It’s hard to take pictures of Bilgola. It’s very picturesque – that’s not the problem. It’s just that there are winding, steep roads and No Stopping signs everywhere, making it difficult to be spontaneous and pull up and take a happy snap. Again, it was very hot the day I ventured north and trekking long distances up hills didn’t seem the best way to check out this exclusive suburb.
Exclusive? Well, it’s isolated and has large properties, masses of greenery – palms, palms, palms – and an almost private beach – one road in and the same road out. Aptly called ‘The Serpentine’. Serpentine Parade, Vaucluse; Upper and Lower Serpentine Road in Greenwich; Serpentine Road, Hunters Hill – something quite grand about the name.
Basically the suburb is split in two and, for a non-local like me, it’s easy to get lost. Actually, that’s not quite right: it’s the area that’s split in two. There are two distinct suburbs sharing the postcode 2107: Bilgola Beach with beach and Bilgola Plateau with its, er, plateau. The two only parted ways in 2012.
Bilgola Beach is snuggled nicely between Newport Beach to the south and Avalon Beach to the north.


That’s Avalon Headland on the right, looking quite stern and not at all soft and curvy like other headlands. There’s a good story about that. It used to be the profile of a face but in August 2017 a giant chunk of rock fell off, leaving a rather flat and solemn silhouette. This was prompted by a mini-earthquake in July. True! You can read all about it here.


The beach is all paid parking: $10 per hour is a bit steep. I don’t think you should have to pay to go to the beach. I guess they want people in and out on a rotating basis. There is a decent rock pool with lane numbers marked on the southern tip, shadowed by a steep cliff face covered in very unattractive mesh to stop rocks falling on little kiddies (and the over 50’s who were the ones making best use of the pool on this particular day). It’s a small beach – only about 500m from end to end. And the surf when I was there was fairly flat but beware. There have been a number of drownings here over the years and there is a known permanent rip at the northern end of the beach known as the Newport Express. The beach faces south-east which I thought is quite unusual but – you learn something new every day…did you know Bondi Beach faces south? It does so there you go. And Shelly Beach – a short stroll from Manly – faces west!

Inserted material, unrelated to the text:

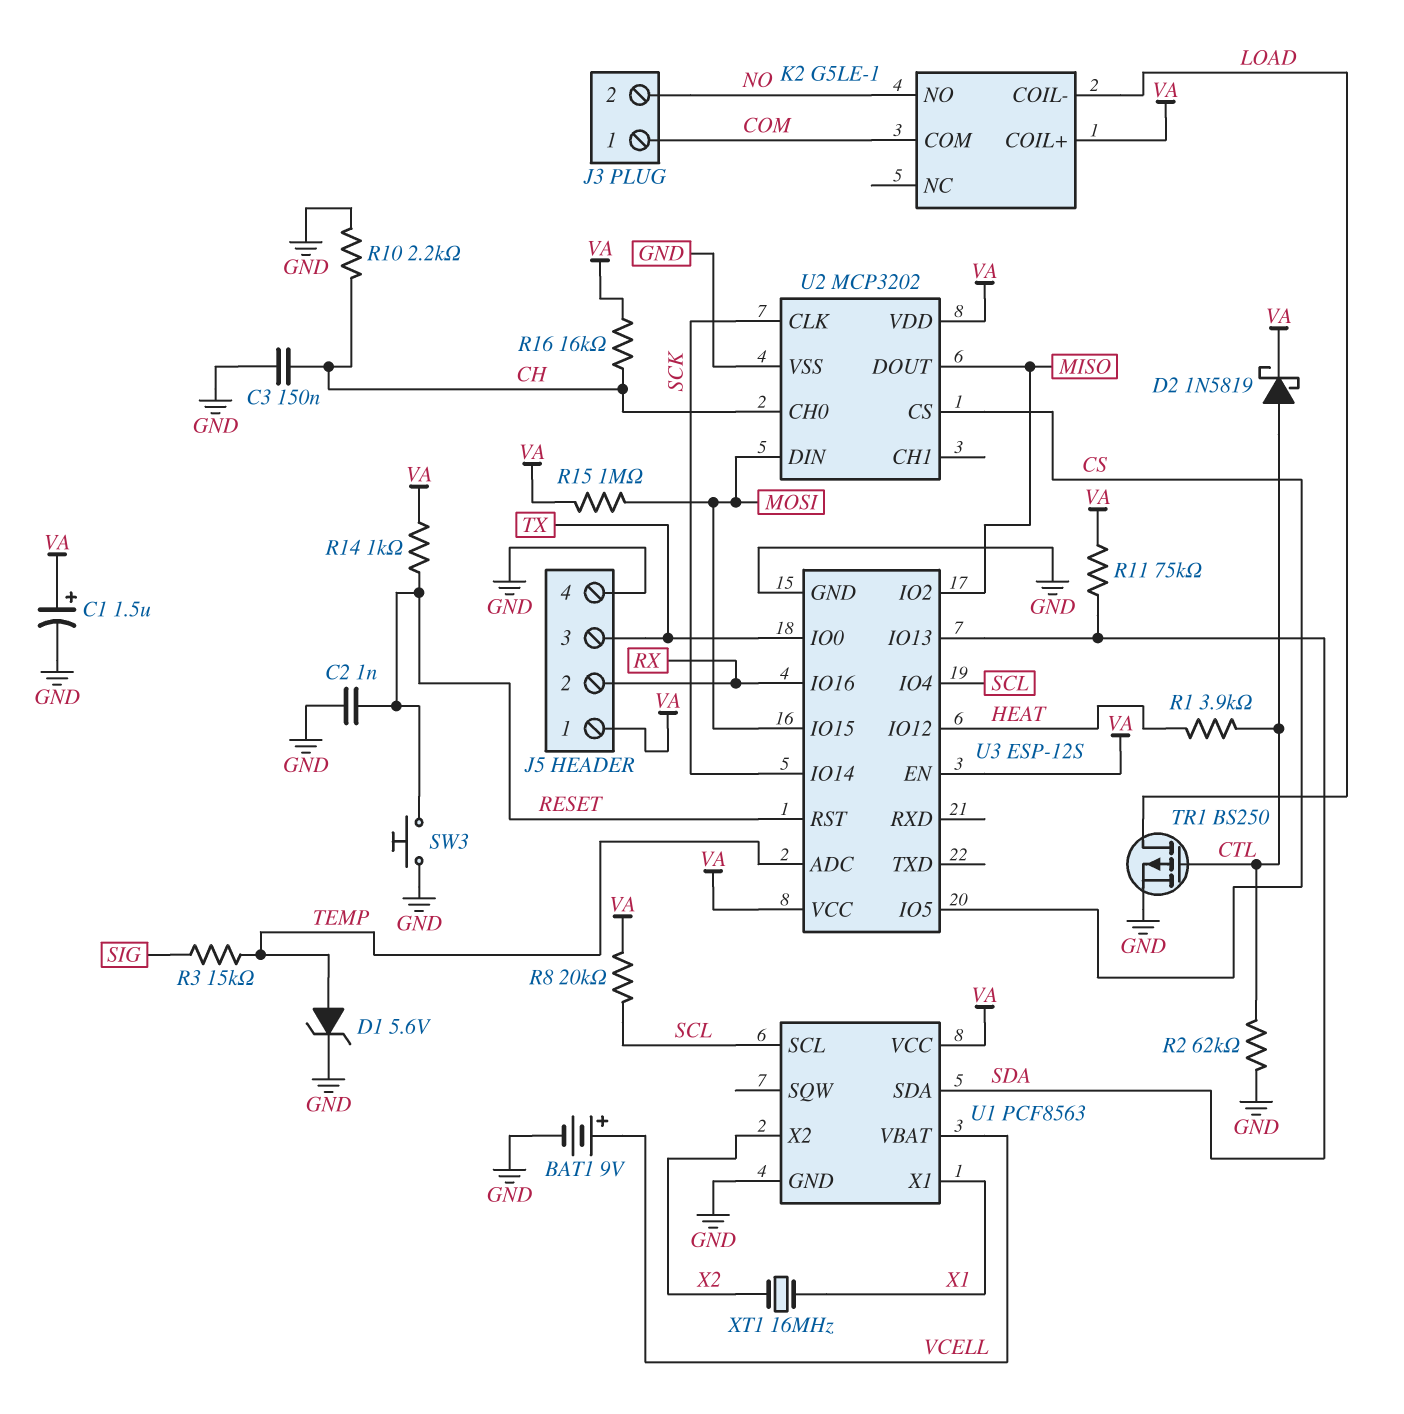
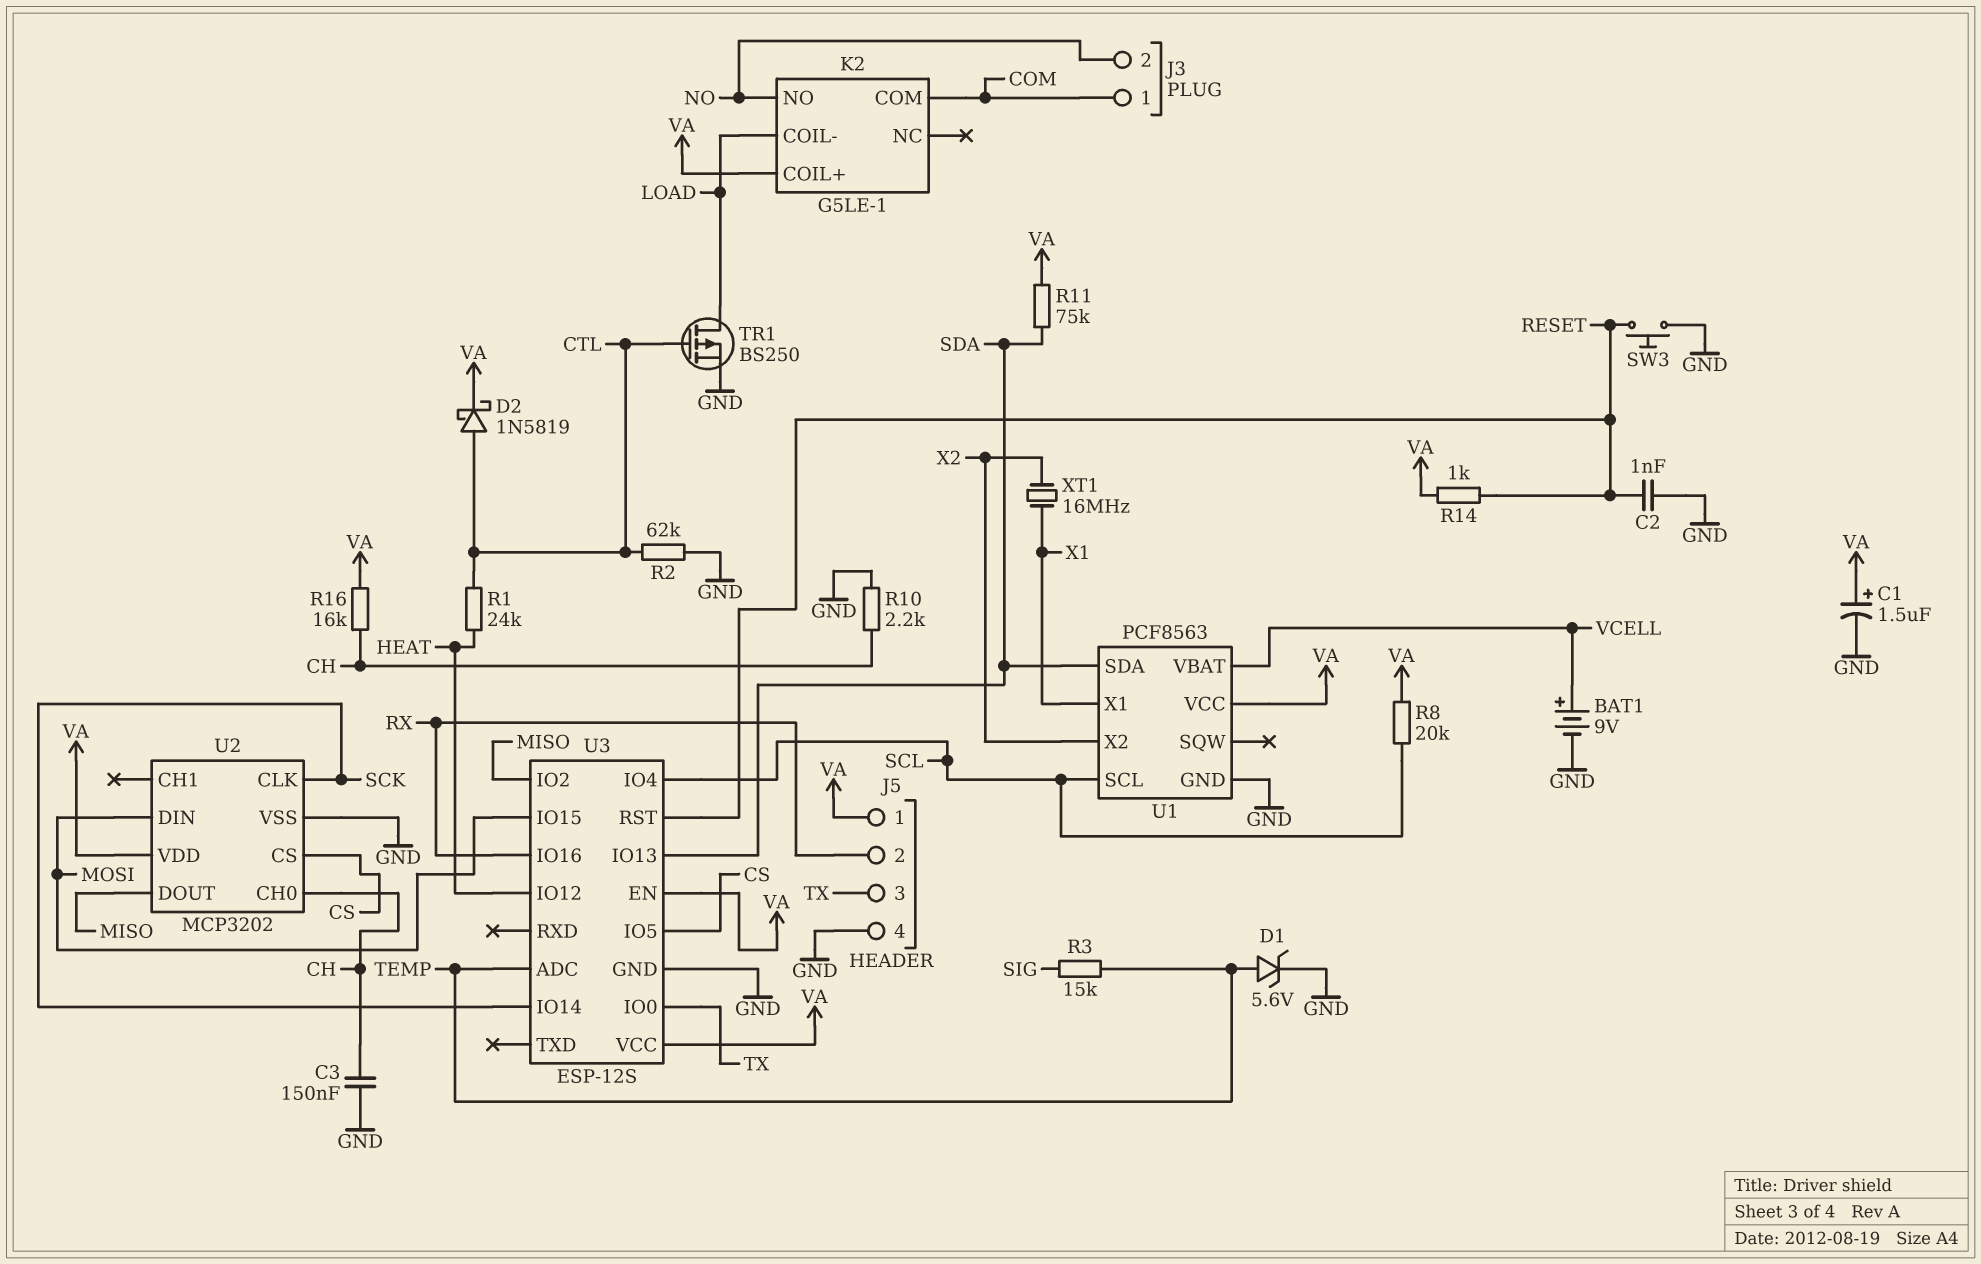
R1: 3.9k (CTL, HEAT) -> 24k (CTL, HEAT)
R15: 1M (MOSI, VA) -> none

The name Bilgola is said to come from Belgoula, an approximation of an indigenous word referring to ‘swirling waters’. A picturesque weatherboard house later known as Bilgola Cottage and/or Talla Malla stood right next to the beach in the gully known as Cabbage Tree Vale and in the 1880’s was used as a weekender by William Bede Dalley, who at one point was Attorney-General of NSW.
Captain Oswald Watt, an aviator awarded a Légion d’honneur and a Croix de Guerre (impressive work!) bought the property in 1912 and salacious gossip (and newspaper reports of the era) tells us his wife Muriel divorced him the year before due to ‘misconduct’ with a much admired 19 year old dancer named Ivy Schilling. He slipped on rocks while collecting firewood and drowned in relatively shallow water in 1921, aged 43.


Fellow military colleague and friend Adrian Consett Stephen wrote, ‘I only know that when I heard of his tragic and unexpected death, it was as though some bright bird of gorgeous plumage, which I had been watching in full flight, had suddenly dropped stricken at my feet.’ Might be a bit flowery for you, but I think it’s beautiful. Stephen was also a playwright.
Has to be some true crime. But it’s not a terribly murderous place. Instead, here’s a few other drownings + a macabre incident: In 1922, human bones found on Bilgola Beach alongside a tattered men’s swim suit were identified as those of Norman Whitley, a surveyor employed to work on the estate of the Late Oswald Watt (remember, he had the cottage right on the beach). Whitley failed to show up to work on Monday morning – it’s believed he was attacked by a shark; Stanley Wallace, a returned soldier disappeared in the water while trying to rescue his daughter Phyllis in January 1929 – he was possibly taken by a shark; John Dalley, son of the original owner of Bilgola Cottage drowned while rock fishing in 1935 (although some reports say it was Avalon Beach). Hmmm, could there be a curse on the inhabitants of poor old Bilgola Cottage?